Document layout detection data
◆ ◆ ◆

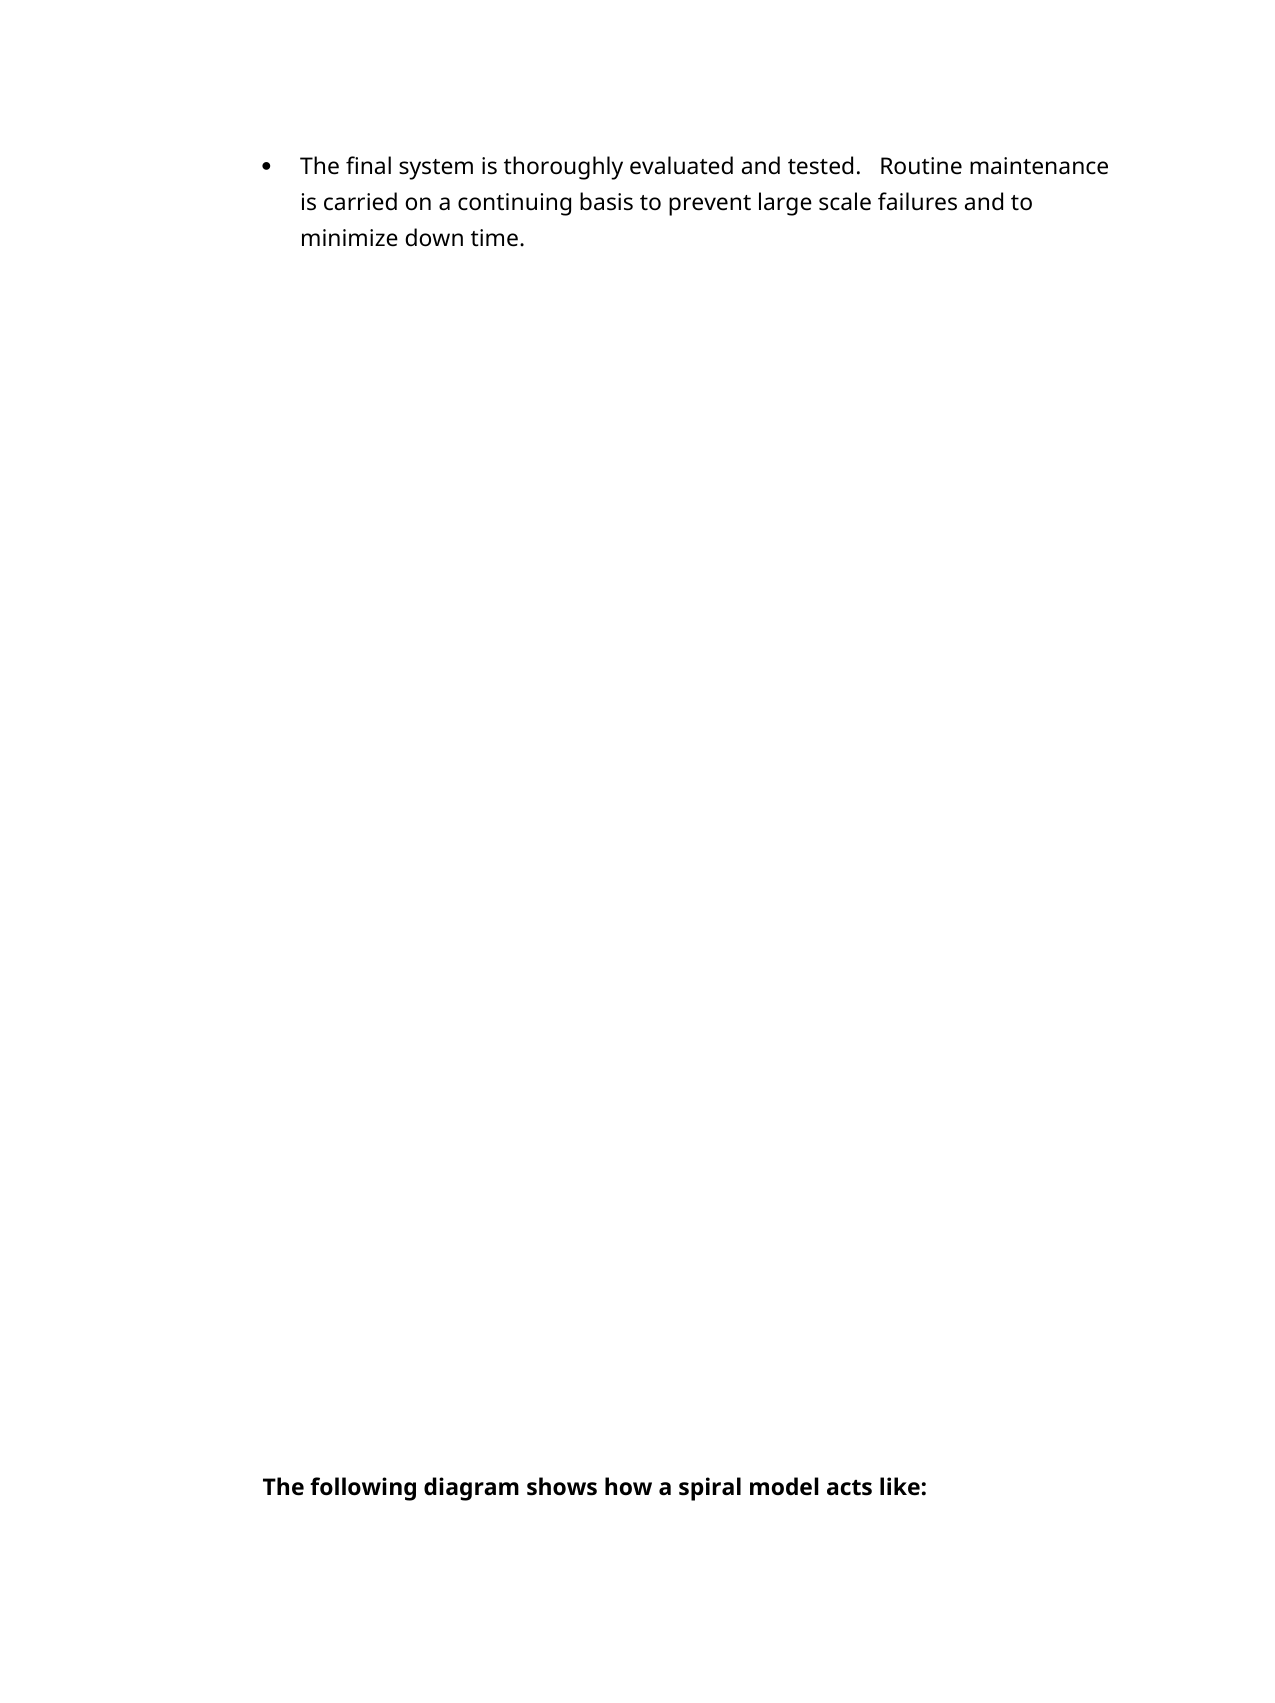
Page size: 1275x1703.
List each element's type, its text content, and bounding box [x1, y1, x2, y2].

text The following diagram shows how a spiral model acts like: [262, 1471, 1125, 1502]
list The final system is thoroughly evaluated and tested. Routine maintenance is carried on a continuing basis to prevent large scale failures and to minimize down time. [262, 150, 1125, 253]
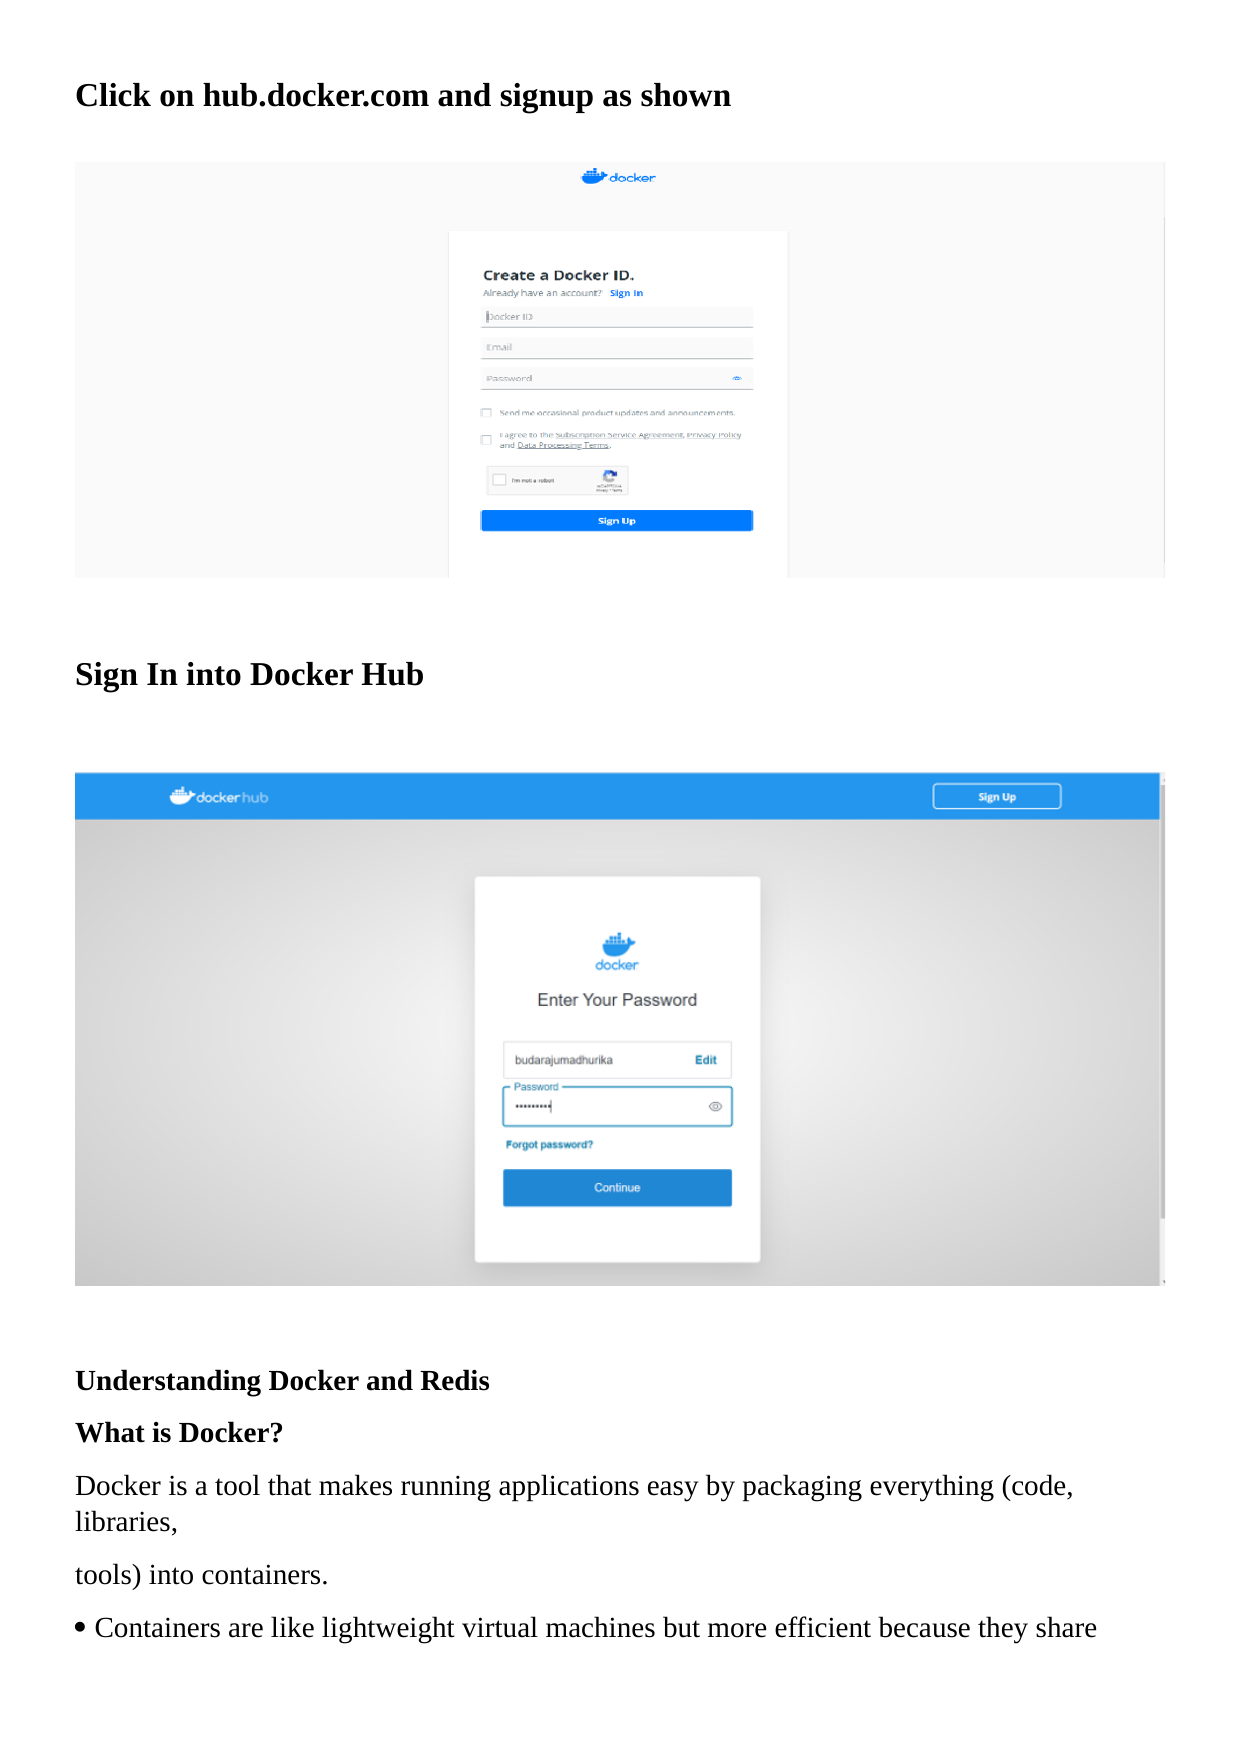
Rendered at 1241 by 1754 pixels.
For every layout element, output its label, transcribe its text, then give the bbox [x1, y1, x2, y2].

text Docker is a tool that makes running applications easy by packaging everything (code, libraries, [75, 1468, 1165, 1538]
text tools) into containers. [75, 1557, 1165, 1591]
picture [75, 162, 1166, 578]
text Containers are like lightweight virtual machines but more efficient because they share [75, 1610, 1165, 1644]
text Sign In into Docker Hub [75, 654, 1165, 693]
text Click on hub.docker.com and signup as shown [75, 75, 1165, 143]
text What is Docker? [75, 1416, 1165, 1449]
text Understanding Docker and Redis [75, 1363, 1165, 1396]
picture [75, 770, 1166, 1286]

◆ ◆ ◆

- [Work instructions]: What's needed is every record restated exactly, pictures excluded.

- [Result of the exercise]:
Page size: 1275x1703.
List each element's type, its text content, and bounding box [x1, y1, x2, y2].

text The following diagram shows how a spiral model acts like: [262, 1471, 1125, 1502]
list The final system is thoroughly evaluated and tested. Routine maintenance is carried on a continuing basis to prevent large scale failures and to minimize down time. [262, 150, 1125, 253]
Rendered at 1241 by 1754 pixels.
For every layout element, output its label, transcribe its text, then give the bbox [x1, y1, x2, y2].

text Docker is a tool that makes running applications easy by packaging everything (code, libraries, [75, 1468, 1165, 1538]
text tools) into containers. [75, 1557, 1165, 1591]
picture [75, 162, 1166, 578]
text Containers are like lightweight virtual machines but more efficient because they share [75, 1610, 1165, 1644]
text Sign In into Docker Hub [75, 654, 1165, 693]
text Click on hub.docker.com and signup as shown [75, 75, 1165, 143]
text What is Docker? [75, 1416, 1165, 1449]
text Understanding Docker and Redis [75, 1363, 1165, 1396]
picture [75, 770, 1166, 1286]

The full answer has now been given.